Which lines of the data contain the string "wrist"? Copy every one.
======== Data supplied ========
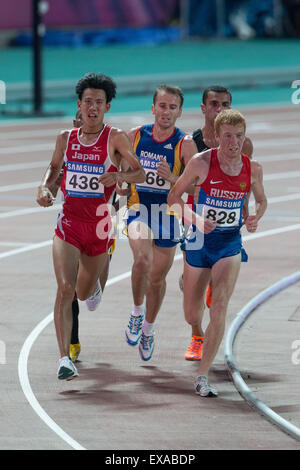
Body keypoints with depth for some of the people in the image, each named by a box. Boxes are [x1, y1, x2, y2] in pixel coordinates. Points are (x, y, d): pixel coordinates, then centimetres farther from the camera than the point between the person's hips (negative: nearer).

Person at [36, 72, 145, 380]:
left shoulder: (115, 139, -6)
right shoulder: (66, 139, 2)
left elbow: (140, 174, -2)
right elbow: (54, 167, 19)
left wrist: (119, 176, -23)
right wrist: (44, 187, -1)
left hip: (99, 227, 0)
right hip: (68, 225, 0)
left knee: (84, 293, 19)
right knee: (65, 289, -18)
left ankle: (93, 283, 59)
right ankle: (64, 359, -20)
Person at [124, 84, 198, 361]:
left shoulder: (185, 144, -9)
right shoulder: (136, 136, -1)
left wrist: (172, 178, -30)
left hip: (168, 216, 0)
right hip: (138, 211, 0)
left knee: (157, 277, 13)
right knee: (143, 259, -29)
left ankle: (148, 327, 38)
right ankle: (137, 312, -5)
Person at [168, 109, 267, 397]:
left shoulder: (252, 169, -6)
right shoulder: (201, 163, -14)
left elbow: (261, 200, 13)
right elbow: (173, 198, -7)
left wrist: (255, 218, -9)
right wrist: (196, 220, -24)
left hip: (230, 245, 1)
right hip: (199, 243, -1)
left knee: (219, 309, -16)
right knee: (193, 317, 11)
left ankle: (203, 376, -8)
========
◆ Exercise output:
left wrist: (119, 176, -23)
right wrist: (44, 187, -1)
left wrist: (172, 178, -30)
left wrist: (255, 218, -9)
right wrist: (196, 220, -24)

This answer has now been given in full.